(Supplied data)
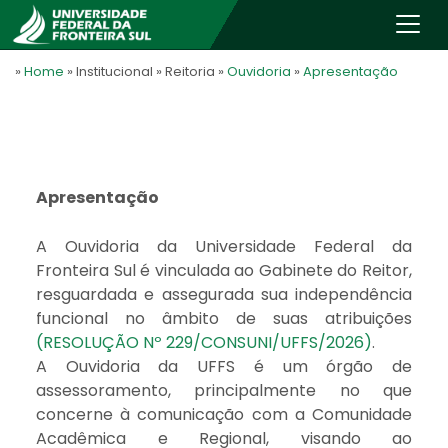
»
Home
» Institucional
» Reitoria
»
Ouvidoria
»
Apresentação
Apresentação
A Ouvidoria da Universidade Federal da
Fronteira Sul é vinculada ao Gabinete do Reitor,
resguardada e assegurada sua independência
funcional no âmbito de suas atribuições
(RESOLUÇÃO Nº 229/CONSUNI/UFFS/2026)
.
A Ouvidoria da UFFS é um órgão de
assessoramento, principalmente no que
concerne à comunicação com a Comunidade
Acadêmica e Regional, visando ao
(End Supplied data)
(Supplied data)
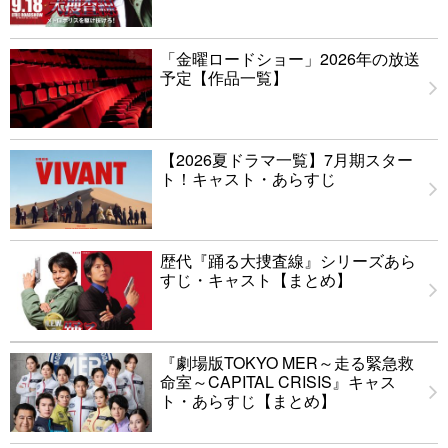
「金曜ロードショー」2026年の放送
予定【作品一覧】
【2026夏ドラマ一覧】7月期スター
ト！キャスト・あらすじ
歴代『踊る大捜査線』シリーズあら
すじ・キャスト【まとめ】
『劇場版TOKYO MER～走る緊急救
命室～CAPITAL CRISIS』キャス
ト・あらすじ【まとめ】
(End Supplied data)
§ Exercise details: Each line above with the word "Ouvidoria" needs to be copied.

§ Solution to this task:
Ouvidoria
A Ouvidoria da Universidade Federal da
A Ouvidoria da UFFS é um órgão de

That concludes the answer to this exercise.